The statement that “failure to achieve an orderly liquidation at the lowest long-term cost would violate the NCUA’s Congressionally mandated mission of protecting the insurance fund” is nonsensical. It is supported with no facts and in essence suggests that Marblegate doesn’t know what it is doing due to these so-called long-term costs. I suspect that this investment fund knows exactly what it is doing and has calculated that the long-term revenue returns that will enable it to dominate the taxi medallion business in New York and other cities. The statement merely confirms the agency’s analytical myopia.

When has NCUA ever justified an action by invoking a “Congressional mandate? If that is the reasoning whatever happened to the “Congressionally mandated mission” to help cooperative borrowers?

The sudden action (Feb. 19) by NCUA after numerous inquiries and efforts by the New York City Council and other interested parties suggests NCUA wanted to lock in the loss on these liquidations. Before the liquidation of the two credit unions, the NCUA-appointed conservators had estimated the combined negative net worth of LOMPTO and Melrose at $150 million at June 2018. In the September 2018 liquidation, NCUA recorded a $760 million expense against the allowance account.
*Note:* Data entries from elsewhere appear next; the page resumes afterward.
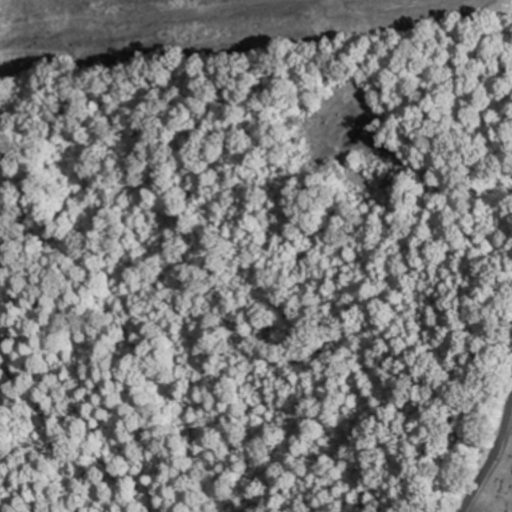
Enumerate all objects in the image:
road: (492, 459)
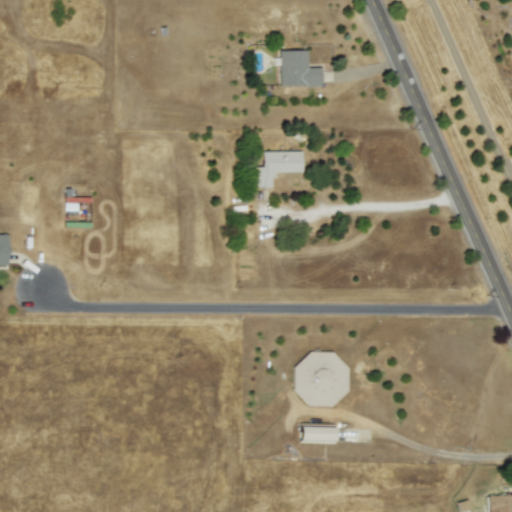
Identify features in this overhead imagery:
building: (295, 69)
building: (295, 69)
road: (470, 91)
road: (440, 155)
building: (274, 166)
building: (274, 166)
road: (359, 204)
building: (2, 248)
building: (2, 249)
road: (272, 303)
building: (317, 378)
building: (318, 379)
building: (313, 432)
building: (314, 433)
road: (434, 452)
building: (501, 504)
building: (501, 504)
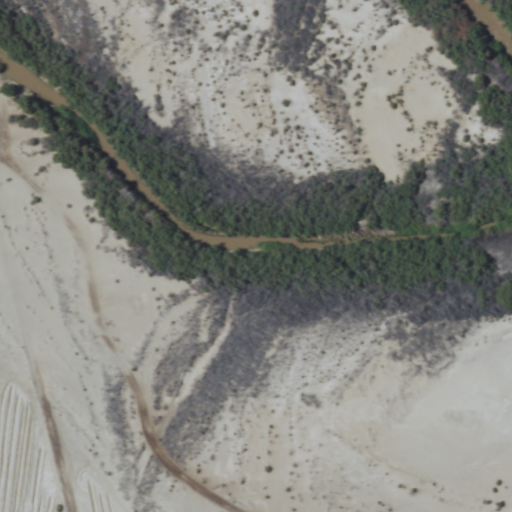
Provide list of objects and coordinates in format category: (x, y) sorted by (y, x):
river: (500, 16)
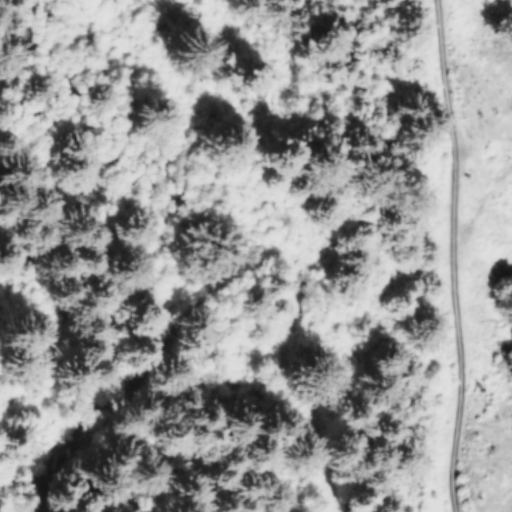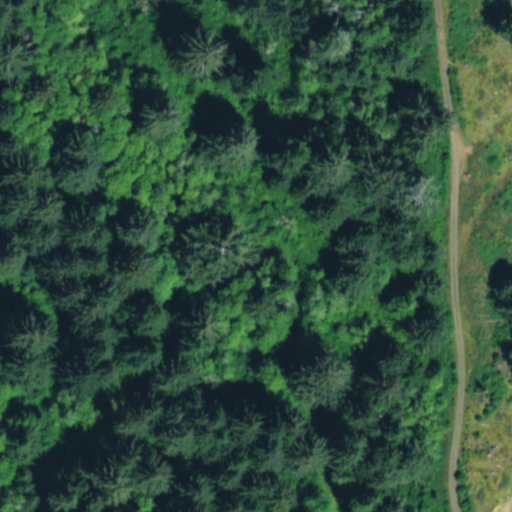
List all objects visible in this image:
road: (433, 1)
road: (224, 266)
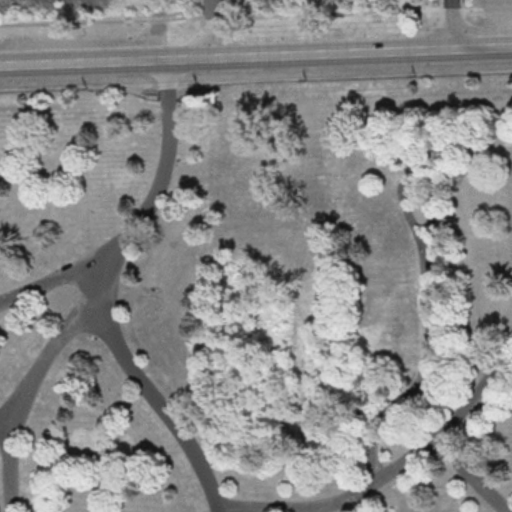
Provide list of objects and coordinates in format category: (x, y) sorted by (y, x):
road: (226, 17)
road: (454, 24)
road: (212, 28)
road: (483, 47)
road: (227, 56)
road: (84, 109)
road: (59, 276)
road: (426, 286)
road: (110, 293)
park: (257, 295)
road: (29, 385)
road: (7, 416)
road: (389, 473)
road: (470, 475)
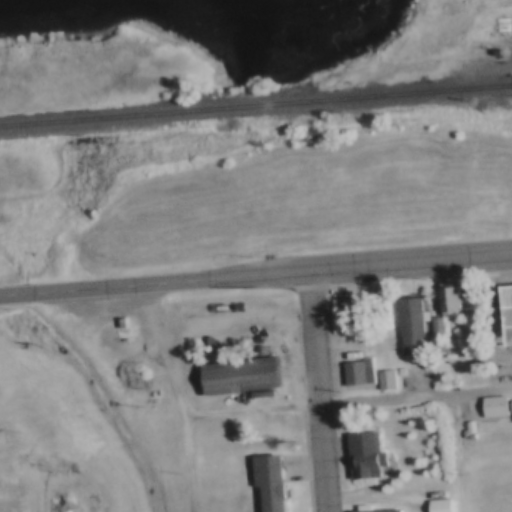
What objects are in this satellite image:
railway: (256, 106)
road: (255, 273)
building: (444, 298)
building: (450, 303)
building: (381, 311)
building: (507, 311)
building: (505, 315)
building: (119, 323)
building: (413, 324)
building: (432, 326)
building: (408, 327)
silo: (257, 350)
building: (257, 350)
building: (349, 356)
building: (444, 360)
building: (395, 371)
building: (354, 373)
building: (241, 374)
building: (238, 376)
building: (388, 377)
building: (381, 380)
road: (320, 390)
road: (417, 396)
road: (175, 397)
building: (496, 404)
building: (490, 405)
building: (510, 408)
building: (465, 426)
building: (366, 453)
road: (460, 453)
building: (361, 456)
building: (271, 481)
building: (267, 482)
building: (441, 504)
building: (434, 505)
building: (369, 509)
building: (377, 509)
This was an estimate already recorded in the December 2017 NCUSIF audit, over two years before this February 2020 sale. Any resolution that would contradict this prescient estimate would be embarrassing for all involved. So best to lock in the loss projected with amazing foresight so there is no need to explain how a $150 million deficit balloons to $750 million three months later.

And the $350 million just happens to be the net recovery value NCUA estimated when they expensed the allowance account over two years earlier. It is indeed remarkable how accurate this loss forecast proved to be compared to the absence of any contemporary data to support the sale today.

Who Will Join the Members’ Voice?

Following the NCUA meeting on Feb. 20 in which the taxi drivers’ signs were taken away and many routed away from the board room, one taxi representative summarized the board’s actions: “They sold us out today.”

The day following the Board meeting the New York state attorney general ordered the city to pay $810 million to debt-hit taxi drivers. The demand stated that the city allowed brokers and top players to collude on prices. The demand claimed the Taxi Limousine Commission marketed the new medallions as a path to the American dream.

Some commentators question whether this demand has any merit, but it shows two things. The possibility of assistance for taxi borrowers from unexpected sources. More importantly for NCUA, it demonstrates a government entity willing to try to help the borrowers, not walk away as NCUA has done.

NCUA’s explanations of the sale are neither credible nor convincing. The entire process was done in secret. Those most affected were never consulted.

This event raises the prospect that NCUA has become the weakest link in the cooperative network. For if members cannot rely on NCUA to protect their interests in this relatively small, highly visible event, what confidence should the 100 million plus members have that their interests will be safeguarded in the future?

This event is not an individual failure in which an examiner or survivor made a mistake or showed poor judgment. Rather this is an institutional failing from top to bottom over an extended period.

And that is why this betrayal has significance for every person concerned for the future of the cooperative system. To be silent is to give consent. Leadership tales courage. Shouldn’t Congress ask how this sale of members’ future fulfills NCUA’s cooperative mission?